Single-photon emission tomography imaging of serotonin transporters in the nonhuman primate brain with [123I]ODAM

• Published in: European journal of nuclear medicine Vol. 26; no. 10; pp. 1359 - 1362
• Main Authors: ACTON, P. D, MU MU, PLÖSSL, K, HOU, C, SICILIANO, M, ZHUANG, Z.-P, OYA, S, CHOI, S.-R, KUNG, H. F
• Format: Journal Article
• Language: English
• Published: Berlin Springer 01.10.1999; Springer Nature B.V
• Subjects: Animals; Benzyl Alcohol - pharmacokinetics; Benzyl Alcohols - pharmacokinetics; Biological and medical sciences; Brain - diagnostic imaging; Brain Chemistry; Carrier Proteins - metabolism; Female; Investigative techniques, diagnostic techniques (general aspects); Liver - enzymology; Magnetic Resonance Imaging; Medical sciences; Membrane Glycoproteins - metabolism; Membrane Transport Proteins; Nerve Tissue Proteins; Nervous system; Papio; Phenyl Ethers - pharmacokinetics; Radionuclide investigations; Radiopharmaceuticals - pharmacokinetics; Serotonin Plasma Membrane Transport Proteins; Sulfides - pharmacokinetics; Tomography, Emission-Computed, Single-Photon; Radionuclide study; Central nervous system; Binding site; Metabolism; Photon; Vertebrata; Mammalia; Serotoninergic pathway; Animal; Distribution; Primates; Brain (vertebrata); Iodine; Emission tomography
• ISSN: 0340-6997; 1619-7070; 1619-7089
• DOI: 10.1007/s002590050596

We have described previously a selective serotonin transporter (SERT) radioligand, [(123)I]IDAM. We now report a similarly potent, but more stable IDAM derivative, 5-iodo-2-[2-[(dimethylamino)methyl]phenoxy]benzyl alcohol ([(123)I]ODAM).
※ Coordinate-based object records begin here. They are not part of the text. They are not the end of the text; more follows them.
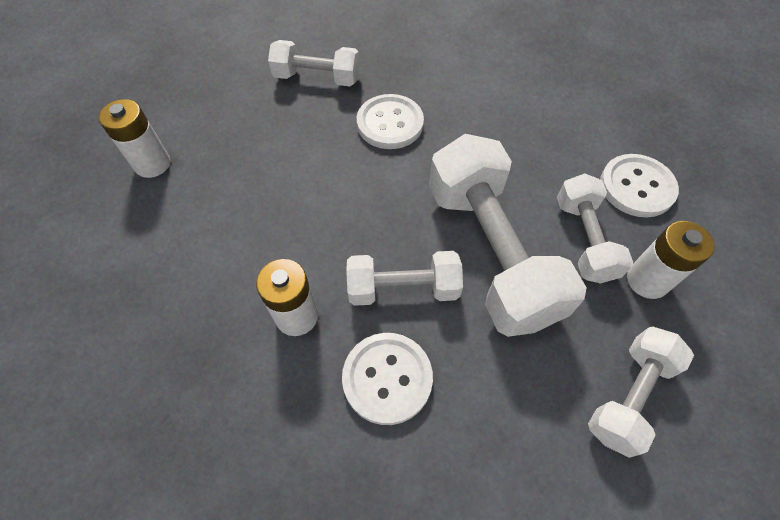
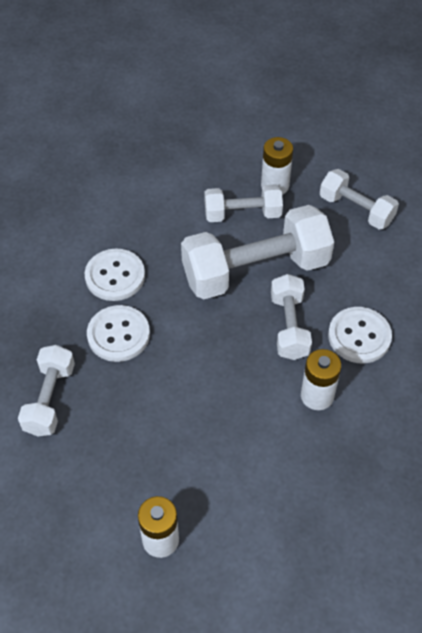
camera: 90 degrees left, 5 degrees down
(636, 187) = (195, 176): white button -> white button (115, 276)

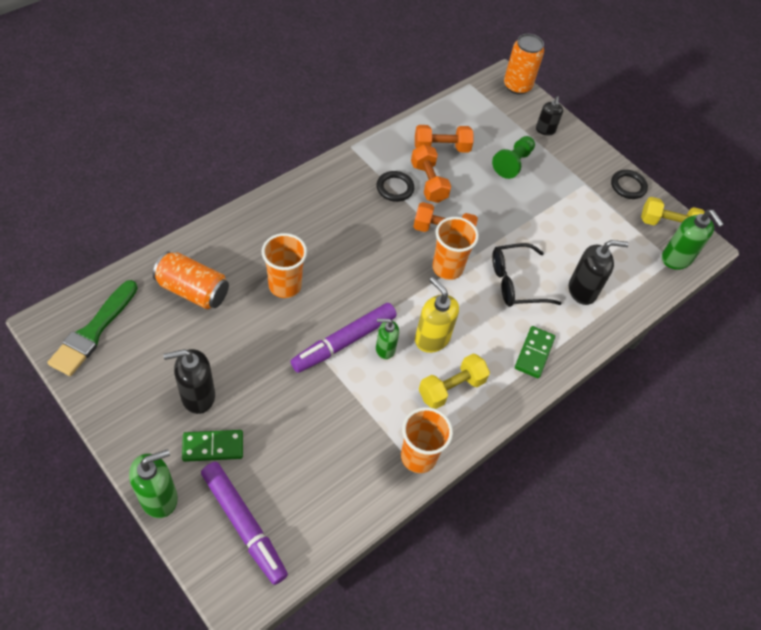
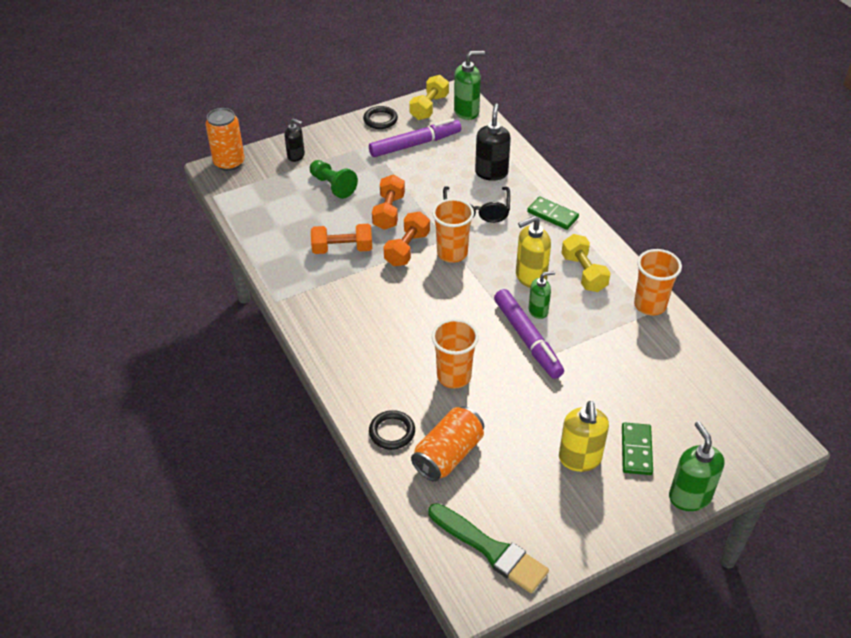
camera: 70 degrees left, 10 degrees down
(197, 396) = (580, 459): black soap dispenser -> yellow soap dispenser
(244, 525) = (715, 433): purple marker -> purple marker (415, 144)
(385, 349) = (538, 311): green soap dispenser -> green soap dispenser turned 120 degrees counterclockwise
(395, 188) = (344, 275): black ring -> black ring (392, 432)
(441, 148) = (298, 232): orange dumbbell -> orange dumbbell (389, 212)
The imaging characteristics of this radioligand were studied and compared against [(123)I]IDAM. Dynamic sequences of single-photon emission tomography (SPET) scans were obtained on three female baboons after injection of 375 MBq of [(123)I]ODAM. Displacing doses (1 mg/kg) of the selective SERT ligand (+)McN5652 were administered 120 min after injection of [(123)I]ODAM. Total integrated brain uptake of [(123)I]ODAM was about 30% higher than [(123)I]IDAM. After 60-120 min, the regional distribution of tracer within the brain reflected the characteristic distribution of SERT. Peak specific binding in the midbrain occurred 120 min after injection, with an equilibrium midbrain to cerebellar ratio of 1. 50+/-0.08, which was slightly lower than the value for [(123)I]IDAM (1.80+/- 0.13). Both the binding kinetics and the metabolism of [(123)I]ODAM were slower than those of [(123)I]IDAM. Following injection of a competing SERT ligand, (+)McN5652, the tracer exhibited washout from areas with high concentrations of SERT, with a dissociation kinetic rate constant k(off)=0.0085+/-0.0028 min(-1) in the midbrain. Similar studies using nisoxetine and methylphenidate showed no displacement, consistent with its low binding affinity to norepinephrine and dopamine transporters, respectively. These results suggest that [(123)I]ODAM is suitable for selective SPET imaging of SERT in the primate brain, with higher uptake and slower kinetics and metabolism than [(123)I]IDAM, but also a slightly lower selectivity for SERT.